Required work - Where a picture appears in the data below, exclude it; restate everything else word for word.

Input data -
- Opening Delimiter -

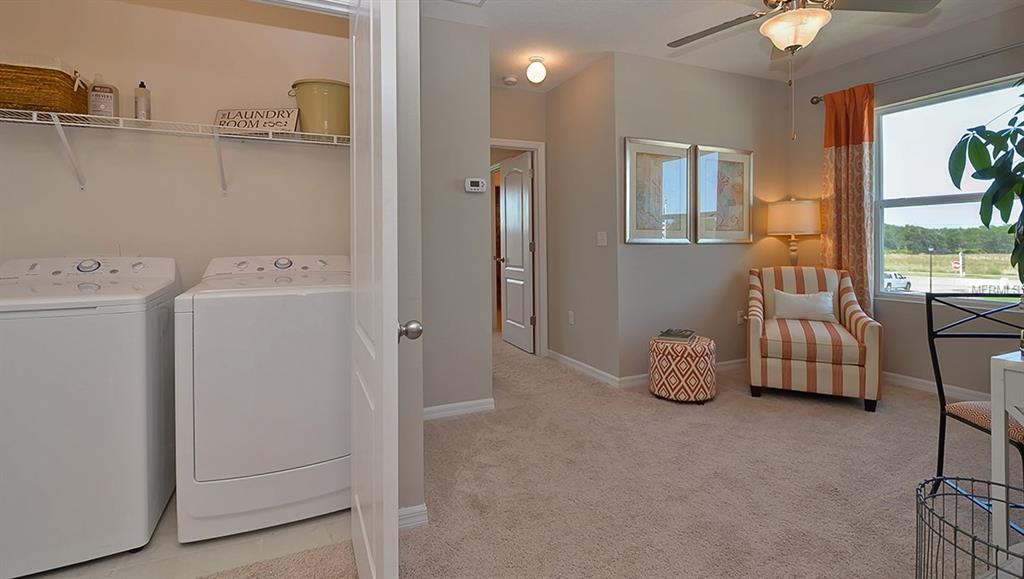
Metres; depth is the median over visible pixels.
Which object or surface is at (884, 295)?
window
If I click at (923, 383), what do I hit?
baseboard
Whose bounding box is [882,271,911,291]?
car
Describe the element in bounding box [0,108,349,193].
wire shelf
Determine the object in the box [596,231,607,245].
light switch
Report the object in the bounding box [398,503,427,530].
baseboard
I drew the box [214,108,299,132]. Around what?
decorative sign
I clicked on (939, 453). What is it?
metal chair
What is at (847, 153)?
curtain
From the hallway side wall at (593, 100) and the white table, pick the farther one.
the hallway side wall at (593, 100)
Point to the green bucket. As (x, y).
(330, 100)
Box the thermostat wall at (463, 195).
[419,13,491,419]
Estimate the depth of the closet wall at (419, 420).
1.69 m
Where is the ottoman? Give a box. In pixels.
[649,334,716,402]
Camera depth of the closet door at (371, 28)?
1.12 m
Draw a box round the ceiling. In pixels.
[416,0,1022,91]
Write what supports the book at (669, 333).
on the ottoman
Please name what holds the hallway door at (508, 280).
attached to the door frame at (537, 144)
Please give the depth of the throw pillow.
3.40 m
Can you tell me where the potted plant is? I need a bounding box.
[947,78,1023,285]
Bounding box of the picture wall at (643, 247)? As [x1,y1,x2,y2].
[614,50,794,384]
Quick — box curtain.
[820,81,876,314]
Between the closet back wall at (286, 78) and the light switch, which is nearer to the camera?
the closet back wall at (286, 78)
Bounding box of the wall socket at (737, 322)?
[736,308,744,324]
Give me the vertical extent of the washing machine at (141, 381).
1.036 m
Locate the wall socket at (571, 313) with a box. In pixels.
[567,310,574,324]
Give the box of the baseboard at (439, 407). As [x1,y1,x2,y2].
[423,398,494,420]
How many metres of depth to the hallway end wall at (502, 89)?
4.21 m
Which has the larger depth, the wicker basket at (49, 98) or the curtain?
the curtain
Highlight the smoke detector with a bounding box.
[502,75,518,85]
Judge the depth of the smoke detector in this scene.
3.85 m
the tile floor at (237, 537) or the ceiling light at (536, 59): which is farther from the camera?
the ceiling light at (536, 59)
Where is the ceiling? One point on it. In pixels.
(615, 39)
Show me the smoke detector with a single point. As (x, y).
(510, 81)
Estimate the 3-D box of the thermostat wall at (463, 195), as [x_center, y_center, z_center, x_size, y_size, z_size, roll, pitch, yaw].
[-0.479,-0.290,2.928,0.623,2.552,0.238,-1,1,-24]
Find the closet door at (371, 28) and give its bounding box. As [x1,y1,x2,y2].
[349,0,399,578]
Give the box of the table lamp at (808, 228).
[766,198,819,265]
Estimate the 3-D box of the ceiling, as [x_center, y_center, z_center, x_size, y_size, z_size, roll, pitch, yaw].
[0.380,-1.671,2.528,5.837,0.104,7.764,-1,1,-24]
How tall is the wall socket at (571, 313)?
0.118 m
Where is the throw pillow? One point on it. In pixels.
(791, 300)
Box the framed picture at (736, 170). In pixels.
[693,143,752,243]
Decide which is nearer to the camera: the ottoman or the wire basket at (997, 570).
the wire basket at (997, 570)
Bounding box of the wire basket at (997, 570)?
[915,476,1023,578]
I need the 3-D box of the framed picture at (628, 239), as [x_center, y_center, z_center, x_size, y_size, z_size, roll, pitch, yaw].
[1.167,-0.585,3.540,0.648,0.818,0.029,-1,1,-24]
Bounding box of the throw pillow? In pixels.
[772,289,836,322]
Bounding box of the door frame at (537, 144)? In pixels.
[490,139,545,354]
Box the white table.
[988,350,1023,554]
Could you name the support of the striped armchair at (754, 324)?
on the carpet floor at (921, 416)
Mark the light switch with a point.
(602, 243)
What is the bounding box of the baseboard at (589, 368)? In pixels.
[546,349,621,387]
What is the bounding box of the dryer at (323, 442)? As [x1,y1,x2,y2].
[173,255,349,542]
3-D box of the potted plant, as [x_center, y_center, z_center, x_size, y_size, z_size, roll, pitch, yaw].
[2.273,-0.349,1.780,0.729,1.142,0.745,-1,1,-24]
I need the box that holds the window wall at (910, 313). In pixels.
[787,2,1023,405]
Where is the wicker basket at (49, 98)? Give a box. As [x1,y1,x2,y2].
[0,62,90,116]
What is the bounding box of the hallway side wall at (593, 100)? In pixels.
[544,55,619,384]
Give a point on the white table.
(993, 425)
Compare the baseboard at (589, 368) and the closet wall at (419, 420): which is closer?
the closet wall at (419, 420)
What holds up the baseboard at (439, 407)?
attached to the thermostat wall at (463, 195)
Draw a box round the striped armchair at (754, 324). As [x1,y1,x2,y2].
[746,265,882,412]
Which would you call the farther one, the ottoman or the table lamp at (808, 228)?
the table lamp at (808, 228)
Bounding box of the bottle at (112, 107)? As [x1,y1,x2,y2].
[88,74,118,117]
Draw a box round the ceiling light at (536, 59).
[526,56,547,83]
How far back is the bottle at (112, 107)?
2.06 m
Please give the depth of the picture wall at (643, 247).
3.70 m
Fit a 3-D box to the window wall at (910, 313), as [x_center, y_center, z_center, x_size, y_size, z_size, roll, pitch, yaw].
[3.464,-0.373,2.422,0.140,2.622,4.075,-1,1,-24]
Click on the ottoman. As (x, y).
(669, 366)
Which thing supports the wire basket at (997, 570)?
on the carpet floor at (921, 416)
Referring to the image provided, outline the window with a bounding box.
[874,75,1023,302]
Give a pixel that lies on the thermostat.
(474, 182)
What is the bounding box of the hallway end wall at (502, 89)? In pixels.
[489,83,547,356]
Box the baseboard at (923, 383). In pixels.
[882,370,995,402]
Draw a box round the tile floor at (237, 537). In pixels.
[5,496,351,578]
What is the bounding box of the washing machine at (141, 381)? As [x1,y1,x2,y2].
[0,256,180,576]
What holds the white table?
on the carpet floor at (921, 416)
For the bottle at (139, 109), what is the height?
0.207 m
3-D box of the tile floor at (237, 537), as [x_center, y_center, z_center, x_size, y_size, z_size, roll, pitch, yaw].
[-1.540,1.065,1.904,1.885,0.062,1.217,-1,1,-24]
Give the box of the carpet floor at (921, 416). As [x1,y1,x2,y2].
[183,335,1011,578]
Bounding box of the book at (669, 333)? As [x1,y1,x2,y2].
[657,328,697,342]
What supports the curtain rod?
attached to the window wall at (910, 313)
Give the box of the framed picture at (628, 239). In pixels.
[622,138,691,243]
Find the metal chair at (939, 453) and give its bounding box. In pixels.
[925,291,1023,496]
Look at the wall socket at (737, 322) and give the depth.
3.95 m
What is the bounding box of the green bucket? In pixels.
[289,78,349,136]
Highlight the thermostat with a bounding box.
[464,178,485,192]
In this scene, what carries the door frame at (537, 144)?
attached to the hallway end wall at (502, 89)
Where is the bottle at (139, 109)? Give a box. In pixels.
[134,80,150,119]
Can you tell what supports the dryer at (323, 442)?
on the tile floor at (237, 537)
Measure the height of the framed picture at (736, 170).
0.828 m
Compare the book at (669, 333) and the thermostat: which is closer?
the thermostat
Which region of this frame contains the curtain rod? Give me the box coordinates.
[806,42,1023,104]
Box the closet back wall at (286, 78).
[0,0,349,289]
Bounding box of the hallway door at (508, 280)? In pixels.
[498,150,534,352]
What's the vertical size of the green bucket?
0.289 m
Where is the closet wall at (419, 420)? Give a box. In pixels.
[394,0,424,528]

- Closing Delimiter -

Problem solution -
Metres; depth is the median over visible pixels.
Which object or surface is at (884, 295)?
window
If I click at (923, 383), what do I hit?
baseboard
Whose bounding box is [882,271,911,291]?
car
Describe the element in bounding box [0,108,349,193].
wire shelf
Determine the object in the box [596,231,607,245].
light switch
Report the object in the bounding box [398,503,427,530].
baseboard
I drew the box [214,108,299,132]. Around what?
decorative sign
I clicked on (939, 453). What is it?
metal chair
What is at (847, 153)?
curtain
From the hallway side wall at (593, 100) and the white table, pick the farther one.
the hallway side wall at (593, 100)
Point to the green bucket. As (x, y).
(330, 100)
Box the thermostat wall at (463, 195).
[419,13,491,419]
Estimate the depth of the closet wall at (419, 420).
1.69 m
Where is the ottoman? Give a box. In pixels.
[649,334,716,402]
Camera depth of the closet door at (371, 28)?
1.12 m
Draw a box round the ceiling. In pixels.
[416,0,1022,91]
Write what supports the book at (669, 333).
on the ottoman
Please name what holds the hallway door at (508, 280).
attached to the door frame at (537, 144)
Please give the depth of the throw pillow.
3.40 m
Can you tell me where the potted plant is? I need a bounding box.
[947,78,1023,285]
Bounding box of the picture wall at (643, 247)? As [x1,y1,x2,y2].
[614,50,794,384]
Quick — box curtain.
[820,81,876,314]
Between the closet back wall at (286, 78) and the light switch, which is nearer to the camera?
the closet back wall at (286, 78)
Bounding box of the wall socket at (737, 322)?
[736,308,744,324]
Give me the vertical extent of the washing machine at (141, 381).
1.036 m
Locate the wall socket at (571, 313) with a box. In pixels.
[567,310,574,324]
Give the box of the baseboard at (439, 407). As [x1,y1,x2,y2].
[423,398,494,420]
How many metres of depth to the hallway end wall at (502, 89)?
4.21 m
Which has the larger depth, the wicker basket at (49, 98) or the curtain?
the curtain
Highlight the smoke detector with a bounding box.
[502,75,518,85]
Judge the depth of the smoke detector in this scene.
3.85 m
the tile floor at (237, 537) or the ceiling light at (536, 59): which is farther from the camera?
the ceiling light at (536, 59)
Where is the ceiling? One point on it. In pixels.
(615, 39)
Show me the smoke detector with a single point. As (x, y).
(510, 81)
Estimate the 3-D box of the thermostat wall at (463, 195), as [x_center, y_center, z_center, x_size, y_size, z_size, roll, pitch, yaw].
[-0.479,-0.290,2.928,0.623,2.552,0.238,-1,1,-24]
Find the closet door at (371, 28) and give its bounding box. As [x1,y1,x2,y2].
[349,0,399,578]
Give the box of the table lamp at (808, 228).
[766,198,819,265]
Estimate the 3-D box of the ceiling, as [x_center, y_center, z_center, x_size, y_size, z_size, roll, pitch, yaw].
[0.380,-1.671,2.528,5.837,0.104,7.764,-1,1,-24]
How tall is the wall socket at (571, 313)?
0.118 m
Where is the throw pillow? One point on it. In pixels.
(791, 300)
Box the framed picture at (736, 170). In pixels.
[693,143,752,243]
Decide which is nearer to the camera: the ottoman or the wire basket at (997, 570).
the wire basket at (997, 570)
Bounding box of the wire basket at (997, 570)?
[915,476,1023,578]
I need the 3-D box of the framed picture at (628, 239), as [x_center, y_center, z_center, x_size, y_size, z_size, roll, pitch, yaw].
[1.167,-0.585,3.540,0.648,0.818,0.029,-1,1,-24]
Bounding box of the throw pillow? In pixels.
[772,289,836,322]
Bounding box of the door frame at (537, 144)? In pixels.
[490,139,545,354]
Box the white table.
[988,350,1023,554]
Could you name the support of the striped armchair at (754, 324)?
on the carpet floor at (921, 416)
Mark the light switch with a point.
(602, 243)
What is the bounding box of the baseboard at (589, 368)? In pixels.
[546,349,621,387]
What is the bounding box of the dryer at (323, 442)? As [x1,y1,x2,y2].
[173,255,349,542]
3-D box of the potted plant, as [x_center, y_center, z_center, x_size, y_size, z_size, roll, pitch, yaw].
[2.273,-0.349,1.780,0.729,1.142,0.745,-1,1,-24]
I need the box that holds the window wall at (910, 313). In pixels.
[787,2,1023,405]
Where is the wicker basket at (49, 98)? Give a box. As [x1,y1,x2,y2].
[0,62,90,116]
What is the bounding box of the hallway side wall at (593, 100)? In pixels.
[544,55,619,384]
Give a point on the white table.
(993, 425)
Compare the baseboard at (589, 368) and the closet wall at (419, 420): which is closer?
the closet wall at (419, 420)
What holds up the baseboard at (439, 407)?
attached to the thermostat wall at (463, 195)
Draw a box round the striped armchair at (754, 324). As [x1,y1,x2,y2].
[746,265,882,412]
Which would you call the farther one, the ottoman or the table lamp at (808, 228)?
the table lamp at (808, 228)
Bounding box of the bottle at (112, 107)? As [x1,y1,x2,y2].
[88,74,118,117]
Draw a box round the ceiling light at (536, 59).
[526,56,547,83]
How far back is the bottle at (112, 107)?
2.06 m
Please give the depth of the picture wall at (643, 247).
3.70 m
Fit a 3-D box to the window wall at (910, 313), as [x_center, y_center, z_center, x_size, y_size, z_size, roll, pitch, yaw].
[3.464,-0.373,2.422,0.140,2.622,4.075,-1,1,-24]
Click on the ottoman. As (x, y).
(669, 366)
Which thing supports the wire basket at (997, 570)?
on the carpet floor at (921, 416)
Referring to the image provided, outline the window with a bounding box.
[874,75,1023,302]
Give a pixel that lies on the thermostat.
(474, 182)
What is the bounding box of the hallway end wall at (502, 89)? In pixels.
[489,83,547,356]
Box the baseboard at (923, 383). In pixels.
[882,370,995,402]
Draw a box round the tile floor at (237, 537). In pixels.
[5,496,351,578]
What is the bounding box of the washing machine at (141, 381)? As [x1,y1,x2,y2].
[0,256,180,576]
What holds the white table?
on the carpet floor at (921, 416)
For the bottle at (139, 109), what is the height?
0.207 m
3-D box of the tile floor at (237, 537), as [x_center, y_center, z_center, x_size, y_size, z_size, roll, pitch, yaw].
[-1.540,1.065,1.904,1.885,0.062,1.217,-1,1,-24]
Give the box of the carpet floor at (921, 416). As [x1,y1,x2,y2].
[183,335,1011,578]
Bounding box of the book at (669, 333)? As [x1,y1,x2,y2].
[657,328,697,342]
What supports the curtain rod?
attached to the window wall at (910, 313)
Give the box of the framed picture at (628, 239). In pixels.
[622,138,691,243]
Find the metal chair at (939, 453) and give its bounding box. In pixels.
[925,291,1023,496]
Look at the wall socket at (737, 322) and give the depth.
3.95 m
What is the bounding box of the green bucket? In pixels.
[289,78,349,136]
Highlight the thermostat with a bounding box.
[464,178,485,192]
In this scene, what carries the door frame at (537, 144)?
attached to the hallway end wall at (502, 89)
Where is the bottle at (139, 109)? Give a box. In pixels.
[134,80,150,119]
Can you tell what supports the dryer at (323, 442)?
on the tile floor at (237, 537)
Measure the height of the framed picture at (736, 170).
0.828 m
Compare the book at (669, 333) and the thermostat: which is closer?
the thermostat
Which region of this frame contains the curtain rod? Give me the box coordinates.
[806,42,1023,104]
Box the closet back wall at (286, 78).
[0,0,349,289]
Bounding box of the hallway door at (508, 280)? In pixels.
[498,150,534,352]
What's the vertical size of the green bucket?
0.289 m
Where is the closet wall at (419, 420)? Give a box. In pixels.
[394,0,424,528]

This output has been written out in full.